[Opening RECORDS SHOWN section]

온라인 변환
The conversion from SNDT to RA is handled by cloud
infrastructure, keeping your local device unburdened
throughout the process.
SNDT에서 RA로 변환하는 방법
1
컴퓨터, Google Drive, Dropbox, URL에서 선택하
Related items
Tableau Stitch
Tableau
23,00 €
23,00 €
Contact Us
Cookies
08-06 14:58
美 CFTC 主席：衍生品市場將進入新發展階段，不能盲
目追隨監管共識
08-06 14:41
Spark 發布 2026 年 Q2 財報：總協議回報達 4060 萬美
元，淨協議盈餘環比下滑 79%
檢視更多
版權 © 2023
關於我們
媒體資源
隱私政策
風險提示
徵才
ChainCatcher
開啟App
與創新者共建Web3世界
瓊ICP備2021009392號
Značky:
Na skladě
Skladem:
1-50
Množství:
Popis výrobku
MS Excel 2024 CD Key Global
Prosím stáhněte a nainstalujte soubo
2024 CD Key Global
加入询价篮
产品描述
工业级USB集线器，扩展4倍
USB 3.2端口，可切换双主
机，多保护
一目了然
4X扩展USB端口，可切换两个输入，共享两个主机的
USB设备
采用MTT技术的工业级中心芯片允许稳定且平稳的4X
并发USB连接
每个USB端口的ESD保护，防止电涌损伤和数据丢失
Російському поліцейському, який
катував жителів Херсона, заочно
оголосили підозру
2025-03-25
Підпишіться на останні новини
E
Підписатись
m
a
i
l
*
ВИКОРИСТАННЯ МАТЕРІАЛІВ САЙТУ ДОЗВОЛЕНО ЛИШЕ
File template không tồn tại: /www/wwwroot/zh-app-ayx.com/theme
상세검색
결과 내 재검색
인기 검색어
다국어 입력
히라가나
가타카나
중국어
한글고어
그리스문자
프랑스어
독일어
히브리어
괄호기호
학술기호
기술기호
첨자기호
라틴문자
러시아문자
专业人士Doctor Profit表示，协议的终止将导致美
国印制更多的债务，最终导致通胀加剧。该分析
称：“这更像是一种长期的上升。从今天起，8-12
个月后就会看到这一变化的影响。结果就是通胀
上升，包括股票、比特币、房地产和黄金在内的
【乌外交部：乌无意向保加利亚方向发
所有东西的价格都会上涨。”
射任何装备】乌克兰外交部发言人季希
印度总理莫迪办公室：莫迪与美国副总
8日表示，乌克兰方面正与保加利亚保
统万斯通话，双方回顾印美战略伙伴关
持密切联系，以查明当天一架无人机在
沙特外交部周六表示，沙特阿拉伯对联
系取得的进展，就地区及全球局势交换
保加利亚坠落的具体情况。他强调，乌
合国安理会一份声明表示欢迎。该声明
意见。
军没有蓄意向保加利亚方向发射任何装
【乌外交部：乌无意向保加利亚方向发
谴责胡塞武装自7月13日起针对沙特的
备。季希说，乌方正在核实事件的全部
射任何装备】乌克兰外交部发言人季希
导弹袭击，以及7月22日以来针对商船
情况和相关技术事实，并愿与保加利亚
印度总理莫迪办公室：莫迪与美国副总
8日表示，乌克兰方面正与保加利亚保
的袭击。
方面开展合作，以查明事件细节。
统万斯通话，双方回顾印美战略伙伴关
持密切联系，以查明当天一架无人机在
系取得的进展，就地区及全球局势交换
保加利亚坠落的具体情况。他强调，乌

[Closing RECORDS SHOWN section]
[Opening RECORDS SHOWN section]

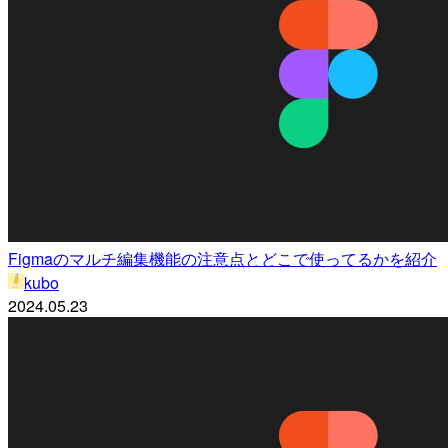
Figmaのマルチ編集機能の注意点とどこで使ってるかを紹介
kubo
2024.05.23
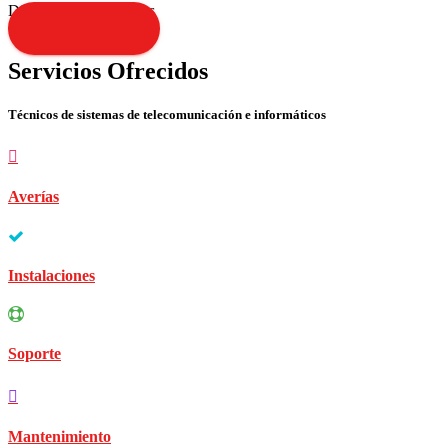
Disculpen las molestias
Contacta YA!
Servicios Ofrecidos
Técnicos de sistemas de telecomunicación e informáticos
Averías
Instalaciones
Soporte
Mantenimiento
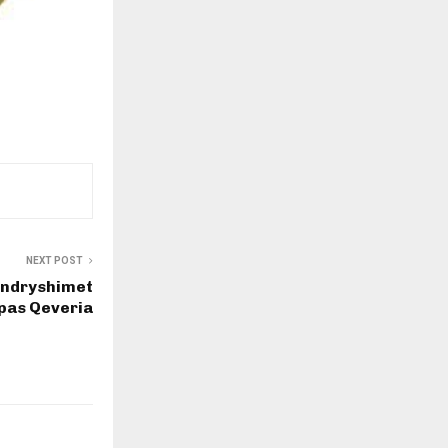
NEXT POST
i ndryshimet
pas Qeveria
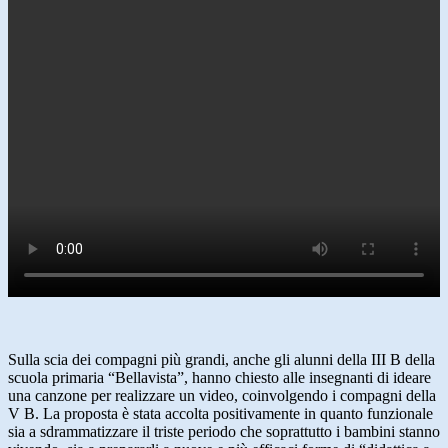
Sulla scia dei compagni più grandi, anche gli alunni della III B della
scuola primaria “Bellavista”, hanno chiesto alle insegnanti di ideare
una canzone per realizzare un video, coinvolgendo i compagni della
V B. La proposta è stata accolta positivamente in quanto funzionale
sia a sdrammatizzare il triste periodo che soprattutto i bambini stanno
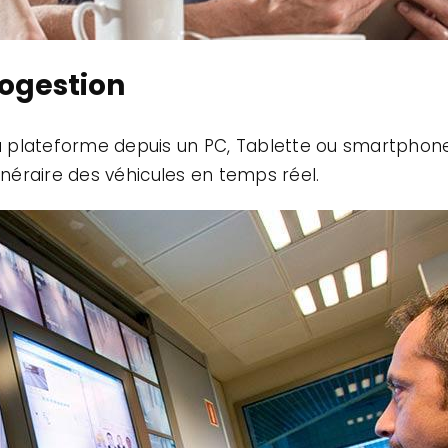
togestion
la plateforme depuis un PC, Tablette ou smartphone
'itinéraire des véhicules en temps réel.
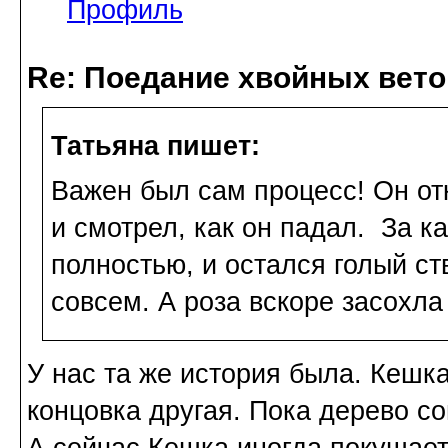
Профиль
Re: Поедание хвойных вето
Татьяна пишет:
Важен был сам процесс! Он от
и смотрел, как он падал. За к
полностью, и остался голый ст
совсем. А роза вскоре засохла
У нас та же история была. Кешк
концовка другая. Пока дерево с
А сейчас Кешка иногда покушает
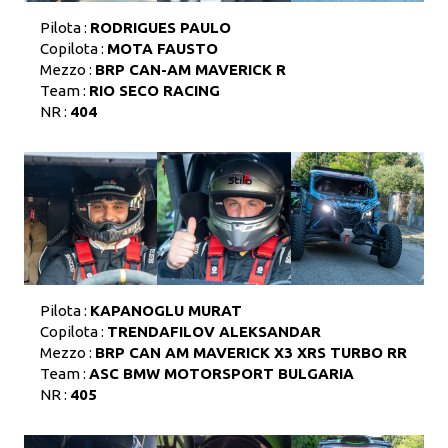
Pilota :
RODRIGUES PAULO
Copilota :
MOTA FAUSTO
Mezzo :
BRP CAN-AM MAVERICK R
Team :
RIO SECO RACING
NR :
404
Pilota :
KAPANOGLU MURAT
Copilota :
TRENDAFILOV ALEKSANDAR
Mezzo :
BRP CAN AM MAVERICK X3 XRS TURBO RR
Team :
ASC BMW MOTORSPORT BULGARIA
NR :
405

[Closing RECORDS SHOWN section]

▸ **EXERCISE**: Check each line of the records above for the word "MAVERICK" and report how many lines have it, as a number only.

▸ **ANSWER SECTION**: 2